Search the records for "shtns". Report every line where it occurs.
Segment Open
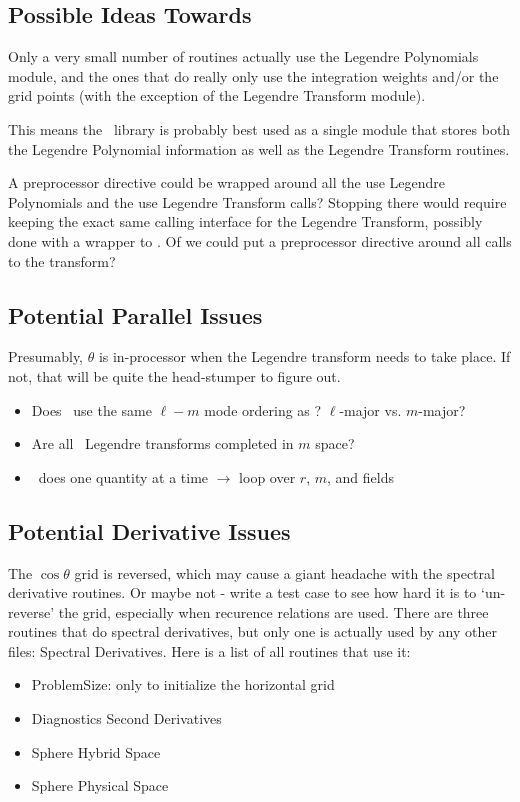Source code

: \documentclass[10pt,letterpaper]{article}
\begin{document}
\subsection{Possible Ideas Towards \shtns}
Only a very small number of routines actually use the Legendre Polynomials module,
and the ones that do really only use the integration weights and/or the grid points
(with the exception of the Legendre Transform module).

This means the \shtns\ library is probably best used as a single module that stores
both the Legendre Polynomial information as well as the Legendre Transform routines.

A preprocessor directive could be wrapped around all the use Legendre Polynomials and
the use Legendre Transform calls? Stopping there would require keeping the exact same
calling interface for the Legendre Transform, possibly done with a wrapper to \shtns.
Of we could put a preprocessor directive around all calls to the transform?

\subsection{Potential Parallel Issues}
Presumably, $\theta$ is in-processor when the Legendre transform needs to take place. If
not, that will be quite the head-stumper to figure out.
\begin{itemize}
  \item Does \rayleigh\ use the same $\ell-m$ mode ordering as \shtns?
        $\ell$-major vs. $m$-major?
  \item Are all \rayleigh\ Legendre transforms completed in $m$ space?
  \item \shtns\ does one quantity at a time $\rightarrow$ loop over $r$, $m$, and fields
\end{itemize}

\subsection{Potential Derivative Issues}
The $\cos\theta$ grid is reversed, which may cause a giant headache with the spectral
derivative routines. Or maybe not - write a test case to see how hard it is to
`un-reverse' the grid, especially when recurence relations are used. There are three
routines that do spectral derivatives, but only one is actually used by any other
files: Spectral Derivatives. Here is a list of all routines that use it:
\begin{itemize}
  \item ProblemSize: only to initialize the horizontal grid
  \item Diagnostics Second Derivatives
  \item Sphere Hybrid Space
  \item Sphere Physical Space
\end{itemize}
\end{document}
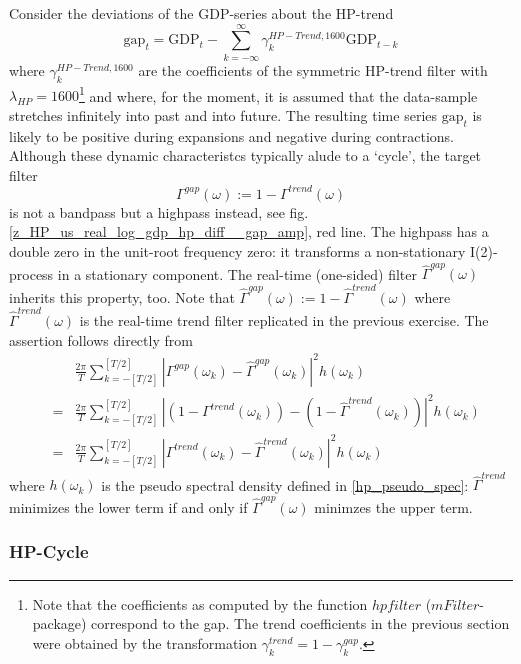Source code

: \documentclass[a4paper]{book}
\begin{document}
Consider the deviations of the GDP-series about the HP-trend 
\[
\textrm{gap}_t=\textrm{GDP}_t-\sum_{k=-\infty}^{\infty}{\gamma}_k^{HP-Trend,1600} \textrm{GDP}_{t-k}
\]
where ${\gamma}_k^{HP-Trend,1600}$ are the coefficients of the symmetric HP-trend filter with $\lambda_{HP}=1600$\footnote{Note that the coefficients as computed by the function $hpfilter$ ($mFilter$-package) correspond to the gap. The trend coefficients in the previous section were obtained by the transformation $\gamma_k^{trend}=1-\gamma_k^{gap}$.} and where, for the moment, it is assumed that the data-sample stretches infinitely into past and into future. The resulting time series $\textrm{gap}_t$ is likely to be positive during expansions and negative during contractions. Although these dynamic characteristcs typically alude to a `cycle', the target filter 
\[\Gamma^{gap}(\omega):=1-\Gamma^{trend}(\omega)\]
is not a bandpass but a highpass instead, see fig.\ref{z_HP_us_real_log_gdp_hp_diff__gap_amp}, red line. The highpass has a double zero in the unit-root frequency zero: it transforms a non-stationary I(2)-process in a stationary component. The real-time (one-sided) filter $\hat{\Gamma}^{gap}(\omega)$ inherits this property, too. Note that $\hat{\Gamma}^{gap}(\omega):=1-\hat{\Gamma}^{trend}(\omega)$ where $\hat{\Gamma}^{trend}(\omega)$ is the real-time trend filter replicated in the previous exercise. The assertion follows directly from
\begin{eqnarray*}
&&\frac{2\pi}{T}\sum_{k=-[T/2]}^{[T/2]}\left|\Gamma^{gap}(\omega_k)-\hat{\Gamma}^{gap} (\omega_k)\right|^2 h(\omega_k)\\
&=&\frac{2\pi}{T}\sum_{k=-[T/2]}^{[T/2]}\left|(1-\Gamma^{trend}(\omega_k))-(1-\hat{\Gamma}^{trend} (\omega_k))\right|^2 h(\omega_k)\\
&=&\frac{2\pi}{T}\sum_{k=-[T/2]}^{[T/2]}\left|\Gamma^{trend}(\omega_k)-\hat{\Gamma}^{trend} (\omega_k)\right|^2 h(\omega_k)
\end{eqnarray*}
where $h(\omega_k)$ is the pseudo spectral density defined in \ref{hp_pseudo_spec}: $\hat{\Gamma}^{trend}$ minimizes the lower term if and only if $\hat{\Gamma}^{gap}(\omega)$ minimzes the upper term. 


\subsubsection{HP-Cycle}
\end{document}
Segment Closed
ANSWER FOR THIS EXERCISE:
\subsection{Possible Ideas Towards \shtns}
This means the \shtns\ library is probably best used as a single module that stores
calling interface for the Legendre Transform, possibly done with a wrapper to \shtns.
  \item Does \rayleigh\ use the same $\ell-m$ mode ordering as \shtns?
  \item \shtns\ does one quantity at a time $\rightarrow$ loop over $r$, $m$, and fields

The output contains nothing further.